- _TASK REQUIREMENTS_: The answer is every line of the records that holds the word "UNAM", copied in full.

- _RECORD SET_:
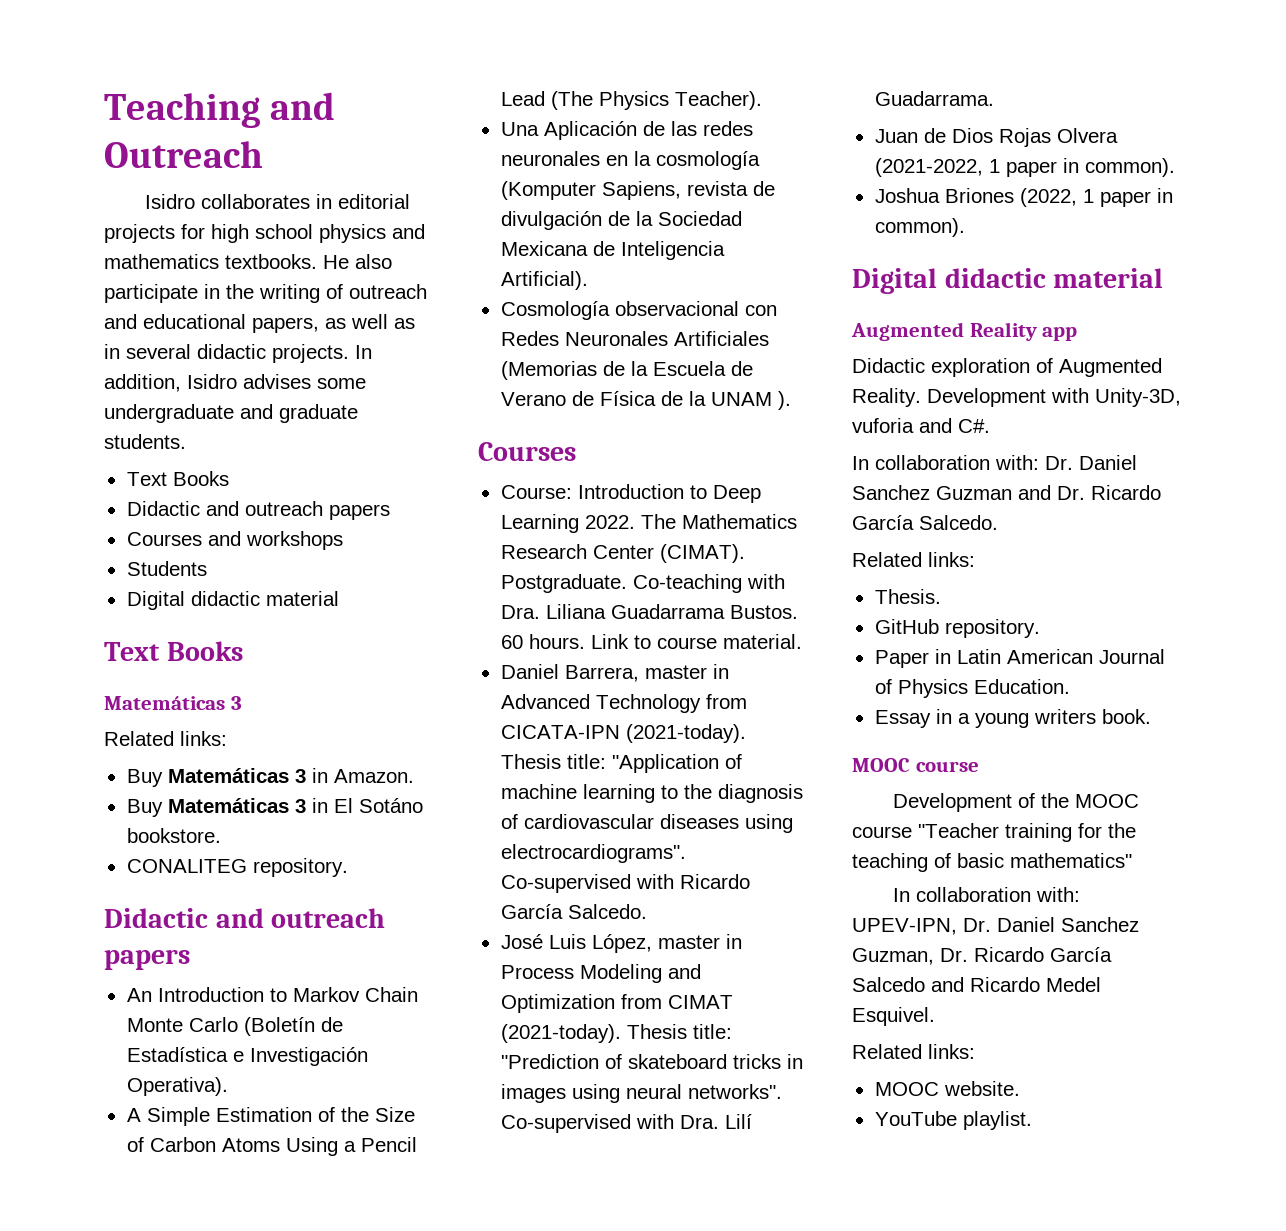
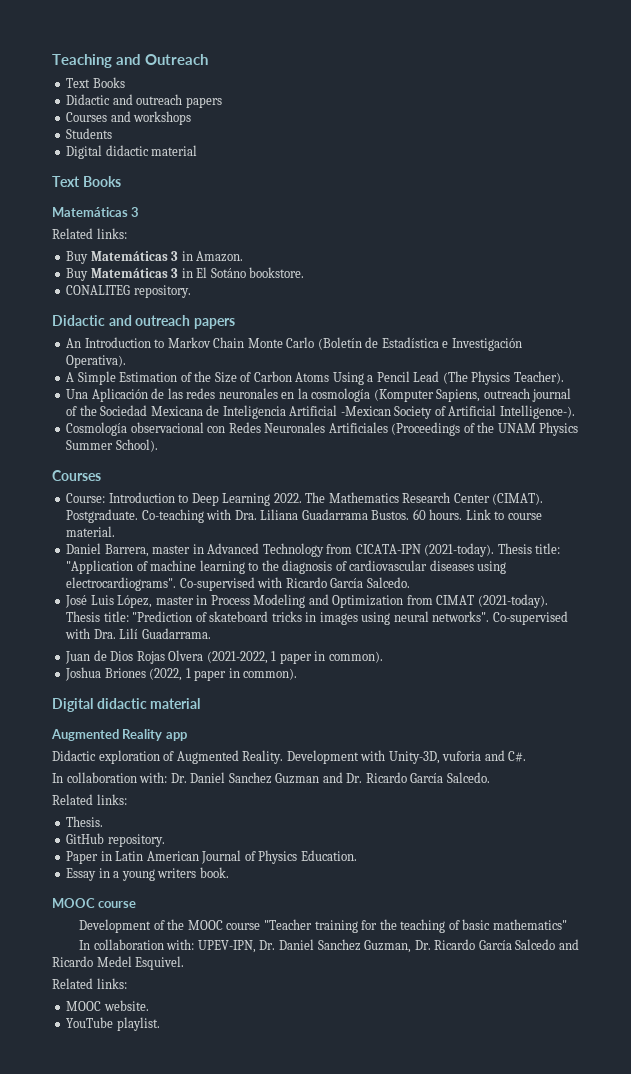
[144,194,410,209] [104,224,425,243] [104,254,392,269] [104,284,427,303] [104,314,415,333] [104,344,372,363] [104,374,366,392] [104,404,358,423] [104,434,186,449] // Isidro collaborates in editorial projects for high school physics and mathematics textbooks. He also participate in the writing of outreach and educational papers, as well as in several didactic projects. In addition, Isidro advises some undergraduate and graduate students. -> (209, 59) none
[686,181,775,196] [500,211,742,230] [500,241,725,260] [500,271,588,290] revista de divulgación de la Sociedad Mexicana de Inteligencia Artificial). -> [483,388,572,402] [66,405,575,419] outreach journal of the Sociedad Mexicana de Inteligencia Artificial -Mexican Society of Artificial Intelligence-).
[500,361,753,380] [500,391,791,410] (Memorias de la Escuela de Verano de Física de la UNAM ). -> [391,422,579,436] [66,439,158,452] (Proceedings of the UNAM Physics Summer School).

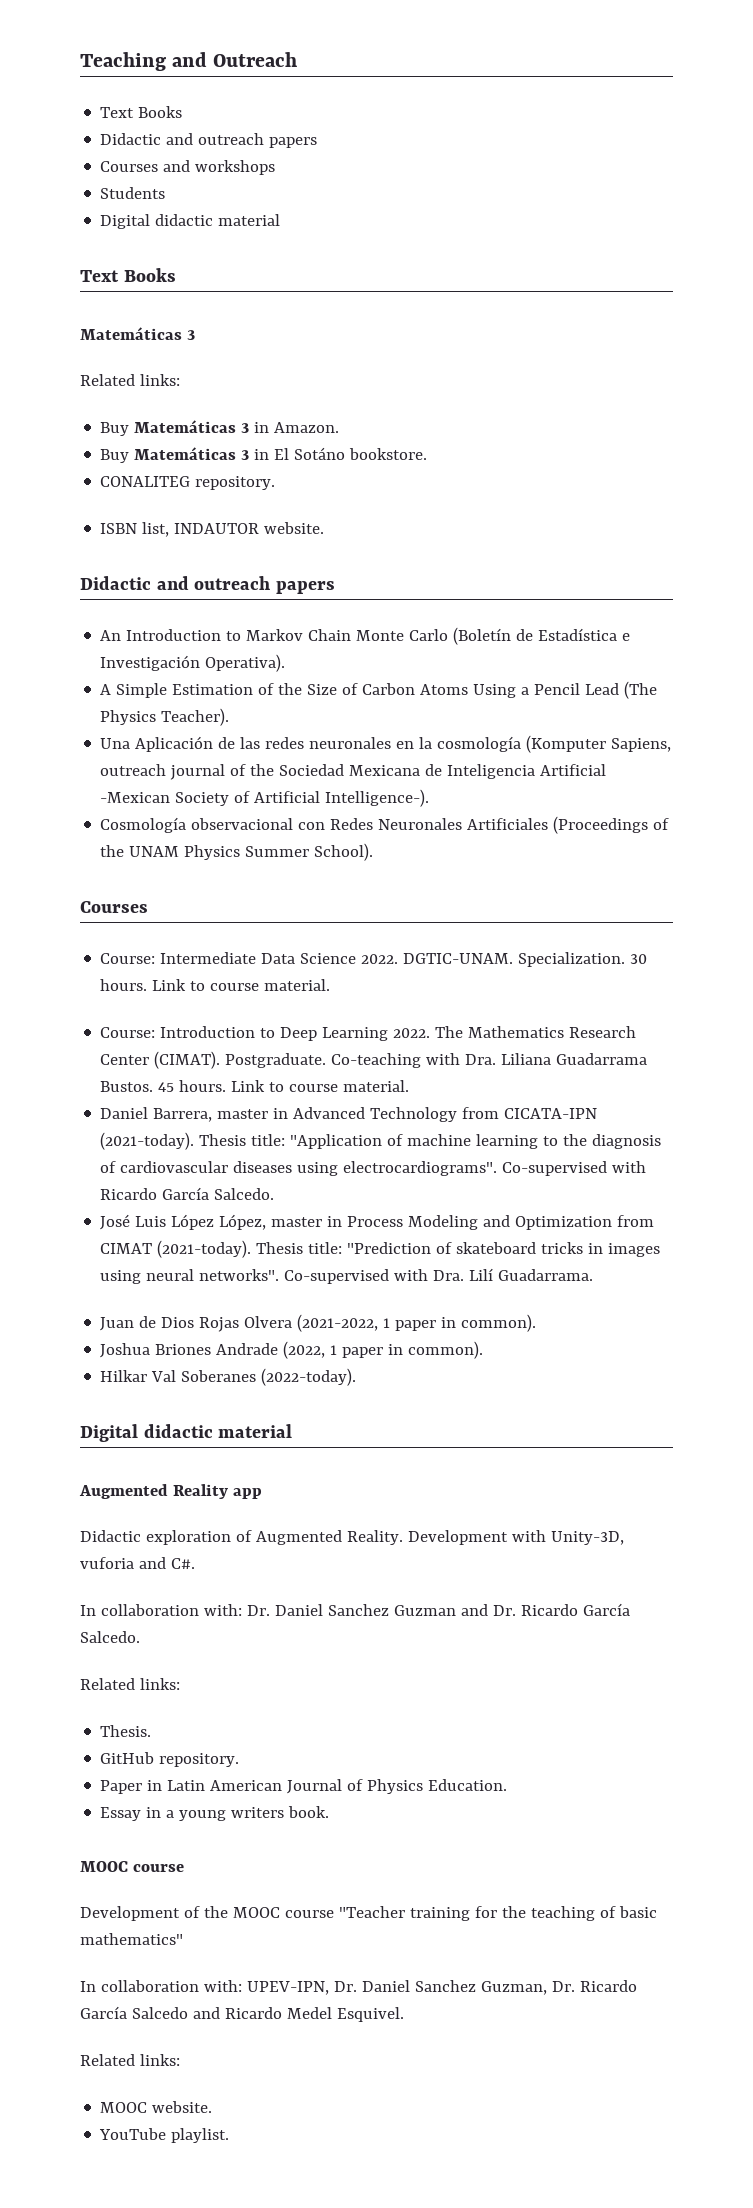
(191, 291) none -> [100,522,325,537] // ISBN list, INDAUTOR website.
(101, 475) none -> [100,952,648,967] [100,979,331,991] // Course: Intermediate Data Science 2022. DGTIC-UNAM. Specialization. 30 hours. Link to course material.
[412,509,426,520] 60 -> [158,1082,175,1092] 45
(114, 600) none -> [171,1214,215,1230] López
(146, 673) none -> [216,1343,279,1355] Andrade
(298, 674) none -> [100,1368,357,1386] // Hilkar Val Soberanes (2022-today).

- _FINISHED EXERCISE_:
[500,361,753,380] [500,391,791,410] (Memorias de la Escuela de Verano de Física de la UNAM ). -> [391,422,579,436] [66,439,158,452] (Proceedings of the UNAM Physics Summer School).
(101, 475) none -> [100,952,648,967] [100,979,331,991] // Course: Intermediate Data Science 2022. DGTIC-UNAM. Specialization. 30 hours. Link to course material.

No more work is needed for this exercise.